Source passage:
--- START ---
It would seem that with her “Lesson on Democracy” directed at Warren Mundine, Comrade Karvelas sees herself as a contemporary embodiment of the likes of Socrates and Plato lecturing at large about the meaning of democracy to the less well-informed. Can You Bear It?
THE WHITE MAN GEORGE MEGALOGENIS RECKONS THAT THE LIBERAL PARTY IS TOO WHITE
Media Watch Dog does not always read The Thought of George Megalogenis in Nine newspapers every Saturday. After all, life is short and there are other things to do on a Saturday morning – like walking the dog, recovering from a hangover and so on.
But Jackie’s (male) co-owner happened to glance at the Megalogenis column on 3 December in the Sydney Morning Herald titled “It’s a map of misery in the Liberal heartland”. This is how it commenced:
Peter Dutton doesn’t expect a challenge to his leadership of the federal Liberal Party in this term of parliament. His calculation happens to be both logical, and potentially fatal for his side of politics following its second consecutive electoral humiliation in Victoria last Saturday.
The things that shield him at the moment – the absence of a viable alternative, and a cheer squad in the conservative media who read each defeat for their cause as the fault of the Australian people – are the very factors that continue to separate the Liberals from what remains of their base in the middle-class suburbs of the nation’s capital cities.
What a load of absolute tosh. Why is it “potentially fatal” for the Coalition side of politics if Liberal Party leader Peter Dutton is not challenged for the leadership before the next election scheduled for May 2025? After all, Prime Minister Anthony Albanese was not challenged for the Labor Party leadership in the lead-up to the May 2022 election and he did okay on election night.
As to your man Megalogenis’ claim that a “cheer squad in the conservative media who read each defeat for their cause as the fault of the Australian people” – well, who are the members of this alleged cheer squad? GM did not name any names or provide any evidence for his assertion.
--- END ---
Dataset extract:
--- START ---
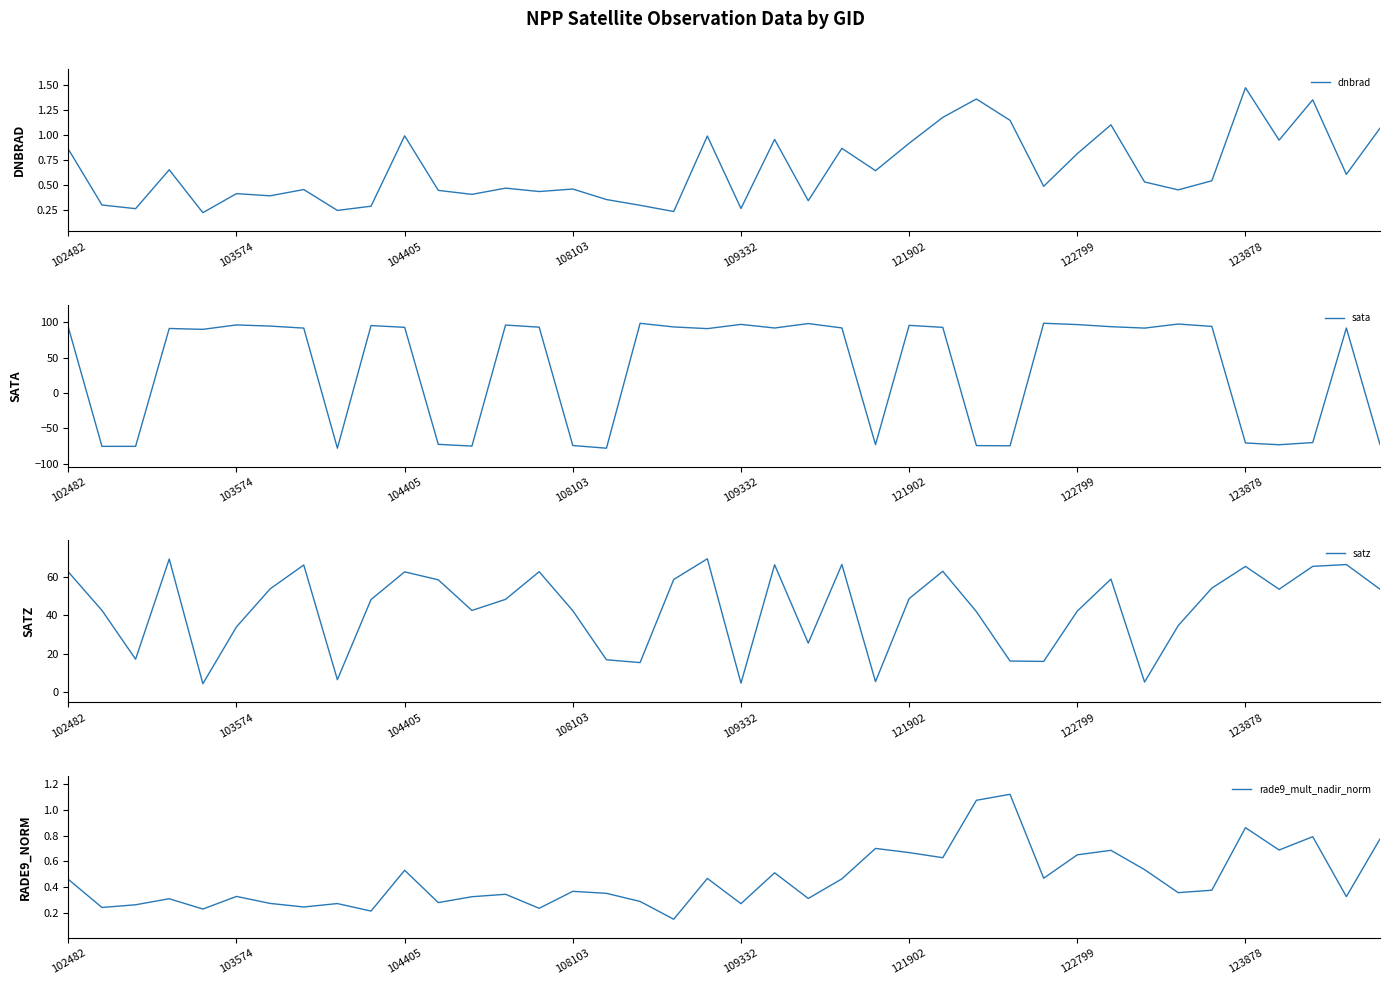

At which label is sata closest to 10?

37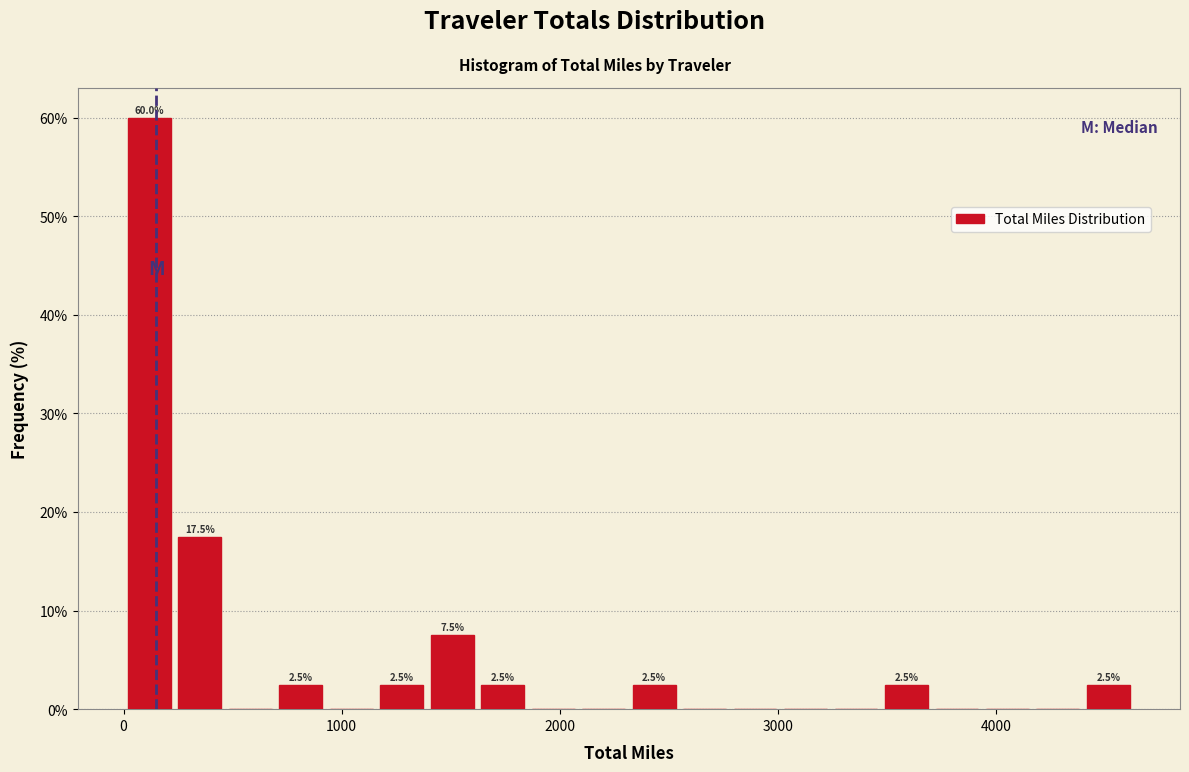

Around what value on the x-axis is the tallest bar? Give the approximate position of its centre, as read against the axis.

100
--- END ---
Activity A:
Answer these from the Media Watch Dog excerpt:
(i) On what date did the Megalogenis column run in the Sydney Morning Herald?
(ii) When is the next federal election scheduled?
(iii) Which election did Anthony Albanese contest without facing a Labor leadership challenge beforehand?
Activity B: Rewrite the part of the Media Watch Dog excerpt starting with "But Jackie’s (male)" and going on through "nation’s capital cities.", putting "Queensland" in place of "Victoria".

Your solution A:
(i) 3 December
(ii) May 2025
(iii) The May 2022 election

Your solution B:
But Jackie’s (male) co-owner happened to glance at the Megalogenis column on 3 December in the Sydney Morning Herald titled “It’s a map of misery in the Liberal heartland”. This is how it commenced:
Peter Dutton doesn’t expect a challenge to his leadership of the federal Liberal Party in this term of parliament. His calculation happens to be both logical, and potentially fatal for his side of politics following its second consecutive electoral humiliation in Queensland last Saturday.
The things that shield him at the moment – the absence of a viable alternative, and a cheer squad in the conservative media who read each defeat for their cause as the fault of the Australian people – are the very factors that continue to separate the Liberals from what remains of their base in the middle-class suburbs of the nation’s capital cities.